[Records drawn from a dataset]

------------------------------------------------------------

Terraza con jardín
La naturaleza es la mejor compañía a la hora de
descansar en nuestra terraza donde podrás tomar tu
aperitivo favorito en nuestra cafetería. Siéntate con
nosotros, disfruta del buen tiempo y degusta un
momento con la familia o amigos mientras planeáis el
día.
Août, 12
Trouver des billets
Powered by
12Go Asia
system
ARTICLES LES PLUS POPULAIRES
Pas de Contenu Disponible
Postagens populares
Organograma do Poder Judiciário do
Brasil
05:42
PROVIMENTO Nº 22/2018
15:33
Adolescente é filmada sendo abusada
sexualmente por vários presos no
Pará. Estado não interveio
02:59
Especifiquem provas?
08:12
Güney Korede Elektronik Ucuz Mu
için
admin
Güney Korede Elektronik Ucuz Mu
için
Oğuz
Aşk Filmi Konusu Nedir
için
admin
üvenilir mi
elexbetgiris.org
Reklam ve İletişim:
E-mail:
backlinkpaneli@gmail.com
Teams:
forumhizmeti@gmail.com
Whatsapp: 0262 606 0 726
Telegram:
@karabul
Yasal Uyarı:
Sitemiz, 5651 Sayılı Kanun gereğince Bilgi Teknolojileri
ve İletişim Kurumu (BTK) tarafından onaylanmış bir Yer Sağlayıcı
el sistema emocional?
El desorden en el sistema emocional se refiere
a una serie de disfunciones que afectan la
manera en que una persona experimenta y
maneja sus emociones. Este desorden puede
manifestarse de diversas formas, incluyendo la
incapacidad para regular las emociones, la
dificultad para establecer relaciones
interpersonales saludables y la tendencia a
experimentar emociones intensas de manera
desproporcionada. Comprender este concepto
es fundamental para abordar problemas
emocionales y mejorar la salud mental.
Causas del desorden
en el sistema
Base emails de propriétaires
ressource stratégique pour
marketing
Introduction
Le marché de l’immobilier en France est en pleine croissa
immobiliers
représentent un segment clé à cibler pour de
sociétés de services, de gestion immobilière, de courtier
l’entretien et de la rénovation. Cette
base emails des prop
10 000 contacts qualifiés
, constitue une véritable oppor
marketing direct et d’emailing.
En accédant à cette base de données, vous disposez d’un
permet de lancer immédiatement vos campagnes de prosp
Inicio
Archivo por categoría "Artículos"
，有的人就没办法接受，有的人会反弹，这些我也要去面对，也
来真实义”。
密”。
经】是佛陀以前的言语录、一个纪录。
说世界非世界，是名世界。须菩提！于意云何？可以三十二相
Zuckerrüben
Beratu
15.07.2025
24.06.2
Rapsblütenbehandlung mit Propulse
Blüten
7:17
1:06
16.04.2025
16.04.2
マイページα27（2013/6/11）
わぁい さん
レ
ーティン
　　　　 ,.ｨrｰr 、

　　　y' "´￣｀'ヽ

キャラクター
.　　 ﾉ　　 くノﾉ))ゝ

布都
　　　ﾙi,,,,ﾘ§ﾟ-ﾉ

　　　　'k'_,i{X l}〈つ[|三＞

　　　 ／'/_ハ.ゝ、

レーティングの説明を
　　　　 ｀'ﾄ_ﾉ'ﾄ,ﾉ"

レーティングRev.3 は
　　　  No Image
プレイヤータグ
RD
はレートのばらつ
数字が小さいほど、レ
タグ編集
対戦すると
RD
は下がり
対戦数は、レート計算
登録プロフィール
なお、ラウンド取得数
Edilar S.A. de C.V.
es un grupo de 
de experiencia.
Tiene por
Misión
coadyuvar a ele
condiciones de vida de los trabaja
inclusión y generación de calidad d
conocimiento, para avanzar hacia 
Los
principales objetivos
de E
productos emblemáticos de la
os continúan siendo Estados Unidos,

------------------------------------------------------------

### Exercise objective
Each line above where the word "marketing" occurs should be copied out.

### Answer
marketing
marketing direct et d’emailing.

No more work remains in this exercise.